On al larger scale this has some interesting consequences: if you know what to do (if you have read and understood the first 70 pages of Martin Fowler's Refactoring), refactoring a large amount of crappy code is a lot easier that you might think, so its worth doing it in many more situations. To be effective you must anyway be confident on your team OOP capabilities, and on their IDE power user skills, being the former much more important - and harder to achieve - than the latter.

Sunday, June 17, 2007

Things they wouldn't teach you of in college - Part 2

In my previous post, I focused on some of the scope differences between software project assignment in the university, and real world projects, Pointing out that there is no maintenance phase. Well, it ca be if you fail the exam and have to evolve your personal assignment, ....but don't take it as an advice.

You are not alone
Well, time is not the greatest scope limitation you have to cross: being in a team can be far more challenging. One of the first thing you'll have to learn is sharing your code with your team, a practice which involves knowledge of SCM tools mechanics (first encounter with a CVS, Subversion or VSS is often a sort of initiation ceremony) and of the group mechanics as well. Something like "who breaks the build takes the blame" or "the last one to commit gets the conflict", but it's just the fact that the team as a whole carrying on the burden of the whole development. So you need coordination, and you need to agree with your teammates on the borders of your own activity.

Sharing the code also shows the symptoms of the "it works here!" syndrome, making it clear that you can't rely on your IDE (or on your memory) anymore, but you need more specific tools such as Ant or Maven to carry on the build process. The notion of repeatability, platform independence, environments and so on (have you ever heard the term "production environment" while at the university? I didn't).

A more subtle question is related to the notion of good code. Writing code just for yourself is close being an onanistic practice: good code is something somebody else finds useful. Which means that:
  1. it works
  2. easily
  3. understandably
Code must work. This might sound trivial, but the point is that code should do what is expected to do. Expectations, unfortunately, could be quite non deterministic if left alone. So you gotta get a grip on what people expects your software to do, and to the average developer's expectation, which leads basically to one word (and one adjective): good documentation.

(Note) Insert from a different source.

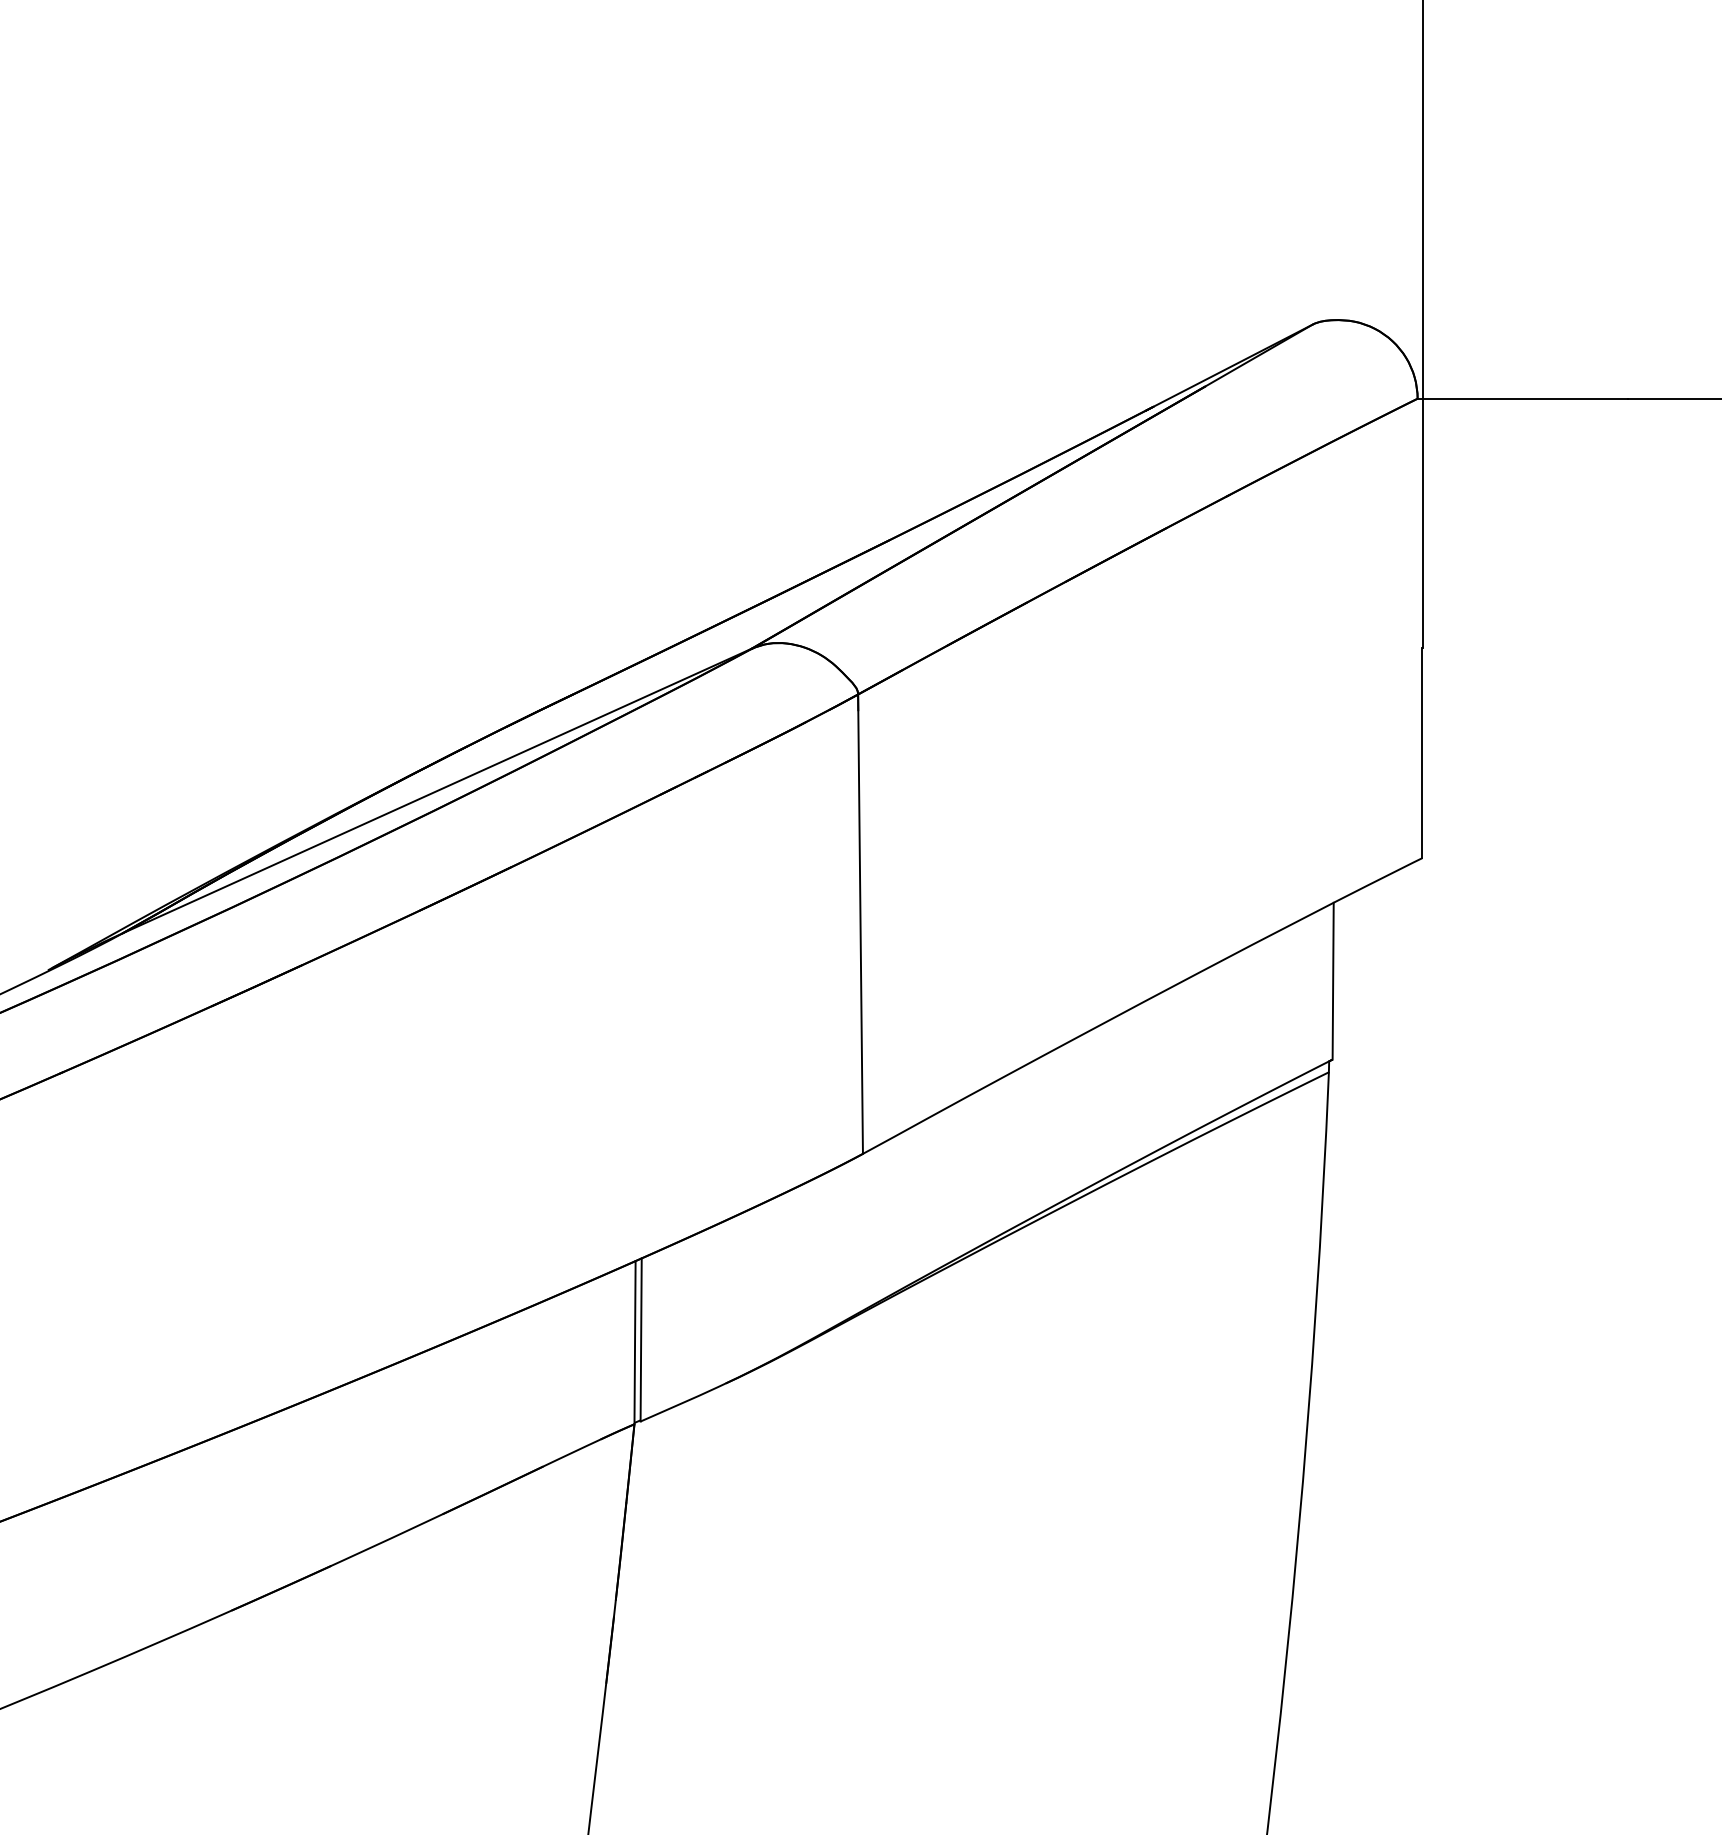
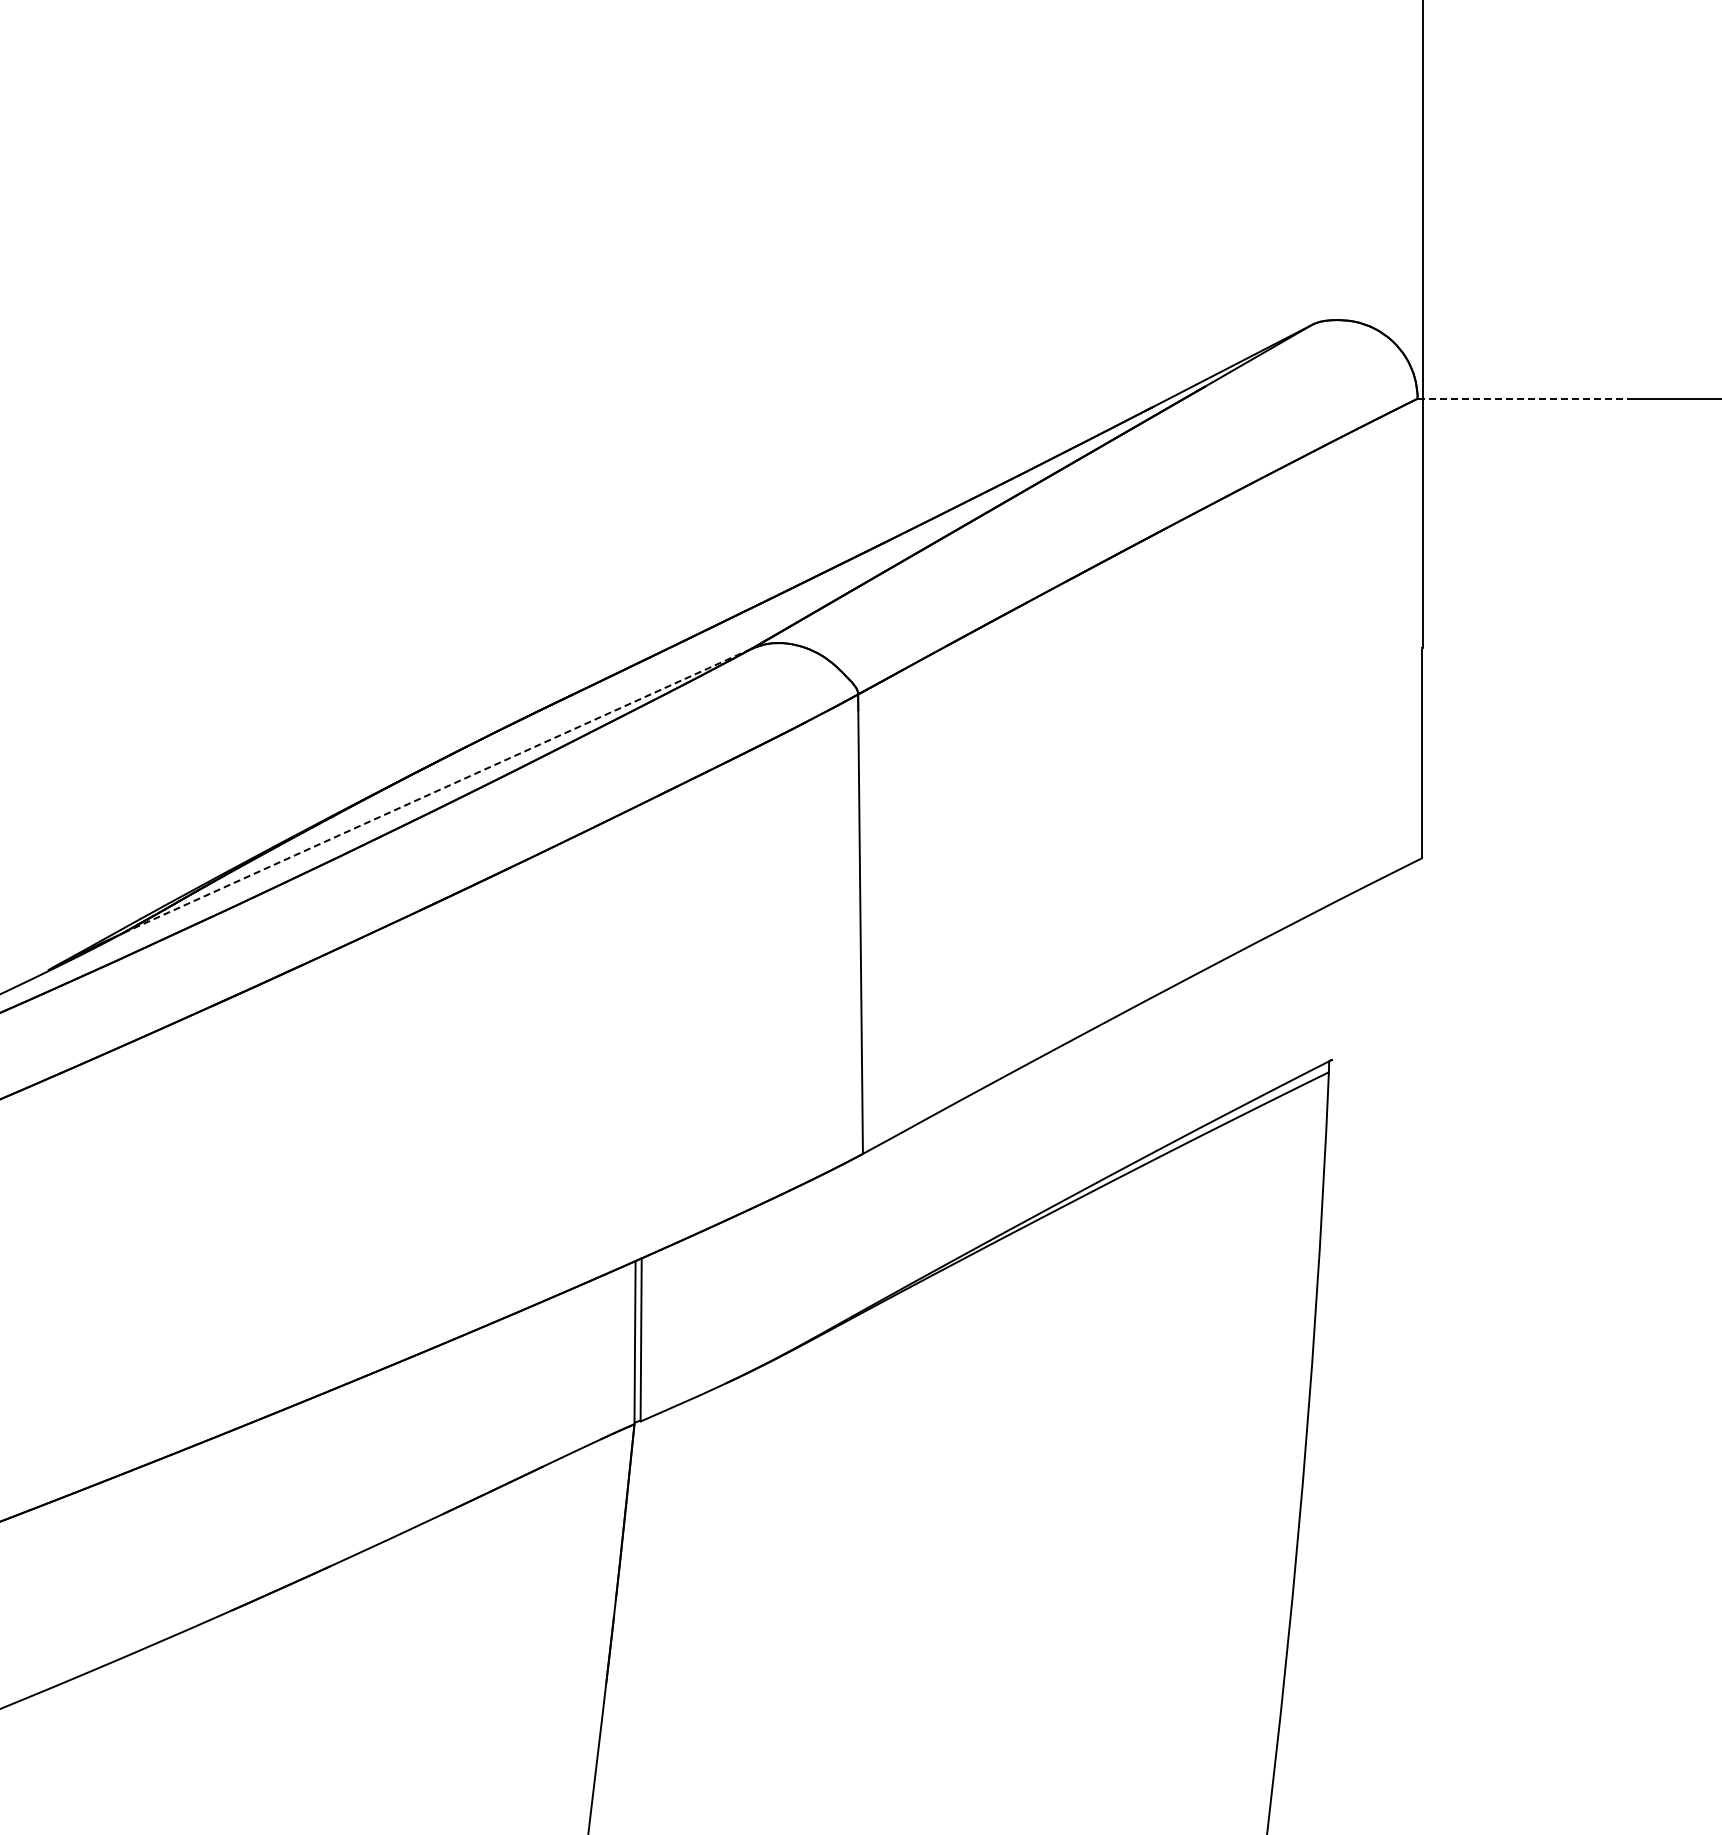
line at (1523, 398): solid -> dashed
line at (436, 791): solid -> dashed
line at (1332, 980): present -> none
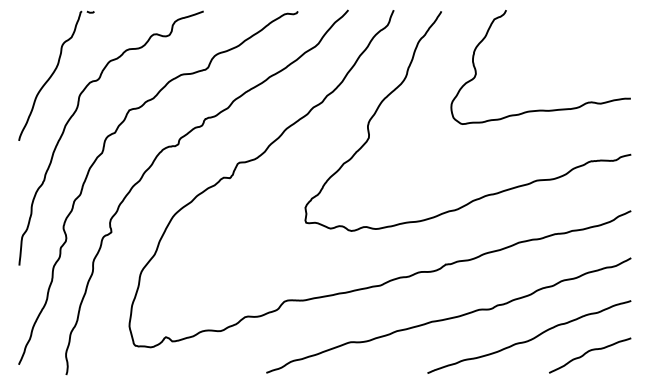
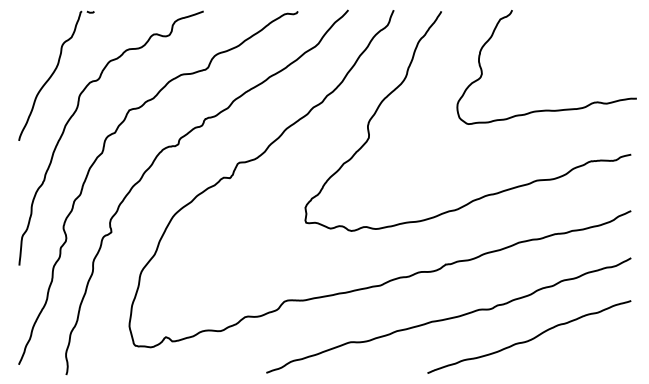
curve at (540, 109) position: (540, 109) -> (546, 109)
curve at (588, 352): present -> none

Documentation can make a lot on ease of use, but doesn't address point 2 completely. Software must be easy to use: doesn't matter if steps from 1 to 17 are thoroughly documented in MyFabulousPieceOfSoftware.howto, if you can achieve the same result in 3 steps, or one. The two things come together: as Vincent Massol points out in an old post about documentation driven development, documentation could be a good test for code and an inspiration for refactoring. If documenting takes too much it's probably because interfaces are far too complicated, or are not placed at the right level of abstraction. It's too easy to mess with interfaces and method signatures when we design both the client and the server class, for example 'cause we are stuck in the mud doing it, but we forget that we don't want classes that call our methods to be stuck in the same complexity that we are.

Understandability of the code refers to the internal mechanics of our systems. And to the beauty of the design. This is a tough lesson: a clean model is potentially useless if nobody else can understand it. It will lead to a cathedral in the desert, or - worse - to the code equivalent of a ghost town. Even if you are the best OO designer around, you can't write code that nobody else can maintain. Elegance in software can have dreadful effects, if nobody but you can appreciate it. Don't get me wrong, clean elegant software it's most of the time better than spaghetti code, but in a team, design elegance must stabilize on a level that can be reachable by a large enough number of teammates. To achieve this you can lower down your expectations, or raise team modeling skills. I tend to favor the second option as much as I can.